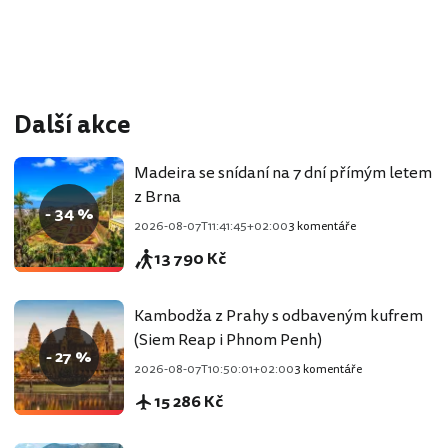
Další akce
Madeira se snídaní na 7 dní přímým letem
z Brna
- 34 %
2026-08-07T11:41:45+02:00
3 komentáře
13 790 Kč
Kambodža z Prahy s odbaveným kufrem
(Siem Reap i Phnom Penh)
- 27 %
2026-08-07T10:50:01+02:00
3 komentáře
15 286 Kč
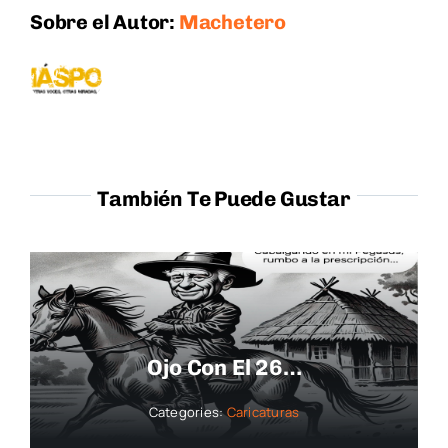
Sobre el Autor:
Machetero
También Te Puede Gustar
Ojo Con El 26…
Categories:
Caricaturas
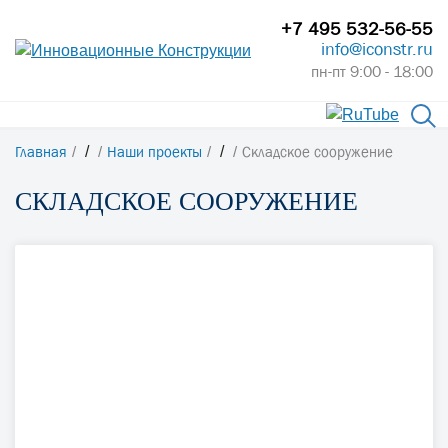
+7 495 532-56-55
info@iconstr.ru
пн-пт 9:00 - 18:00
Главная
/
Наши проекты
/
Складское сооружение
СКЛАДСКОЕ СООРУЖЕНИЕ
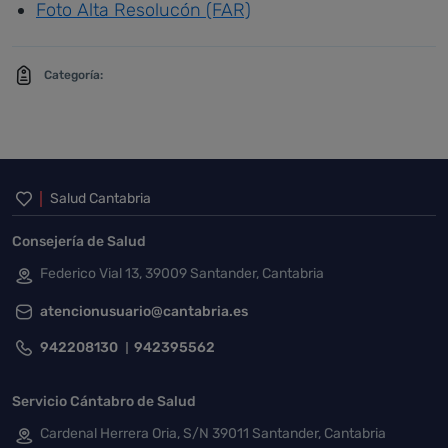
Foto Alta Resolucón (FAR)
Categoría:
Inicio del pie de página
Salud Cantabria
Consejería de Salud
Federico Vial 13, 39009 Santander, Cantabria
atencionusuario@cantabria.es
942208130
942395562
Servicio Cántabro de Salud
Cardenal Herrera Oria, S/N 39011 Santander, Cantabria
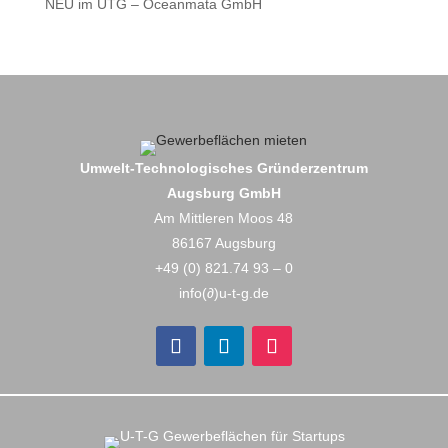
NEU im UTG – Oceanmata GmbH
Umwelt-Technologisches Gründerzentrum
Augsburg GmbH
Am Mittleren Moos 48
86167 Augsburg
+49 (0) 821.74 93 – 0
info(∂)u-t-g.de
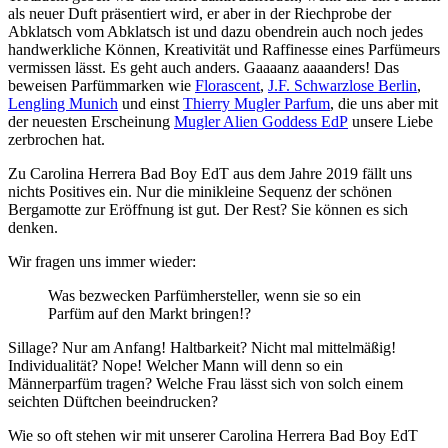
als neuer Duft präsentiert wird, er aber in der Riechprobe der
Abklatsch vom Abklatsch ist und dazu obendrein auch noch jedes
handwerkliche Können, Kreativität und Raffinesse eines Parfümeurs
vermissen lässt. Es geht auch anders. Gaaaanz aaaanders! Das
beweisen Parfümmarken wie
Florascent
,
J.F. Schwarzlose Berlin
,
Lengling Munich
und einst
Thierry Mugler Parfum
, die uns aber mit
der neuesten Erscheinung
Mugler Alien Goddess EdP
unsere Liebe
zerbrochen hat.
Zu Carolina Herrera Bad Boy EdT aus dem Jahre 2019 fällt uns
nichts Positives ein. Nur die minikleine Sequenz der schönen
Bergamotte zur Eröffnung ist gut. Der Rest? Sie können es sich
denken.
Wir fragen uns immer wieder:
Was bezwecken Parfümhersteller, wenn sie so ein
Parfüm auf den Markt bringen!?
Sillage? Nur am Anfang! Haltbarkeit? Nicht mal mittelmäßig!
Individualität? Nope! Welcher Mann will denn so ein
Männerparfüm tragen? Welche Frau lässt sich von solch einem
seichten Düftchen beeindrucken?
Wie so oft stehen wir mit unserer Carolina Herrera Bad Boy EdT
********
Recast every line of text from all of the material above as a JSON list of strings, one string per line, with blank lines left out. Leave the pictures out of the answer.

[
  "Další akce",
  "Madeira se snídaní na 7 dní přímým letem",
  "z Brna",
  "- 34 %",
  "2026-08-07T11:41:45+02:00",
  "3 komentáře",
  "13 790 Kč",
  "Kambodža z Prahy s odbaveným kufrem",
  "(Siem Reap i Phnom Penh)",
  "- 27 %",
  "2026-08-07T10:50:01+02:00",
  "3 komentáře",
  "15 286 Kč",
  "Sobre el Autor:",
  "Machetero",
  "También Te Puede Gustar",
  "Ojo Con El 26…",
  "Categories:",
  "Caricaturas",
  "+7 495 532-56-55",
  "info@iconstr.ru",
  "пн-пт 9:00 - 18:00",
  "Главная",
  "/",
  "Наши проекты",
  "/",
  "Складское сооружение",
  "СКЛАДСКОЕ СООРУЖЕНИЕ",
  "Foto Alta Resolucón (FAR)",
  "Categoría:",
  "Inicio del pie de página",
  "Salud Cantabria",
  "Consejería de Salud",
  "Federico Vial 13, 39009 Santander, Cantabria",
  "atencionusuario@cantabria.es",
  "942208130",
  "942395562",
  "Servicio Cántabro de Salud",
  "Cardenal Herrera Oria, S/N 39011 Santander, Cantabria",
  "NEU im UTG – Oceanmata GmbH",
  "Umwelt-Technologisches Gründerzentrum",
  "Augsburg GmbH",
  "Am Mittleren Moos 48",
  "86167 Augsburg",
  "+49 (0) 821.74 93 – 0",
  "info(∂)u-t-g.de",
  "als neuer Duft präsentiert wird, er aber in der Riechprobe der",
  "Abklatsch vom Abklatsch ist und dazu obendrein auch noch jedes",
  "handwerkliche Können, Kreativität und Raffinesse eines Parfümeurs",
  "vermissen lässt. Es geht auch anders. Gaaaanz aaaanders! Das",
  "beweisen Parfümmarken wie",
  "Florascent",
  ",",
  "J.F. Schwarzlose Berlin",
  ",",
  "Lengling Munich",
  "und einst",
  "Thierry Mugler Parfum",
  ", die uns aber mit",
  "der neuesten Erscheinung",
  "Mugler Alien Goddess EdP",
  "unsere Liebe",
  "zerbrochen hat.",
  "Zu Carolina Herrera Bad Boy EdT aus dem Jahre 2019 fällt uns",
  "nichts Positives ein. Nur die minikleine Sequenz der schönen",
  "Bergamotte zur Eröffnung ist gut. Der Rest? Sie können es sich",
  "denken.",
  "Wir fragen uns immer wieder:",
  "Was bezwecken Parfümhersteller, wenn sie so ein",
  "Parfüm auf den Markt bringen!?",
  "Sillage? Nur am Anfang! Haltbarkeit? Nicht mal mittelmäßig!",
  "Individualität? Nope! Welcher Mann will denn so ein",
  "Männerparfüm tragen? Welche Frau lässt sich von solch einem",
  "seichten Düftchen beeindrucken?",
  "Wie so oft stehen wir mit unserer Carolina Herrera Bad Boy EdT"
]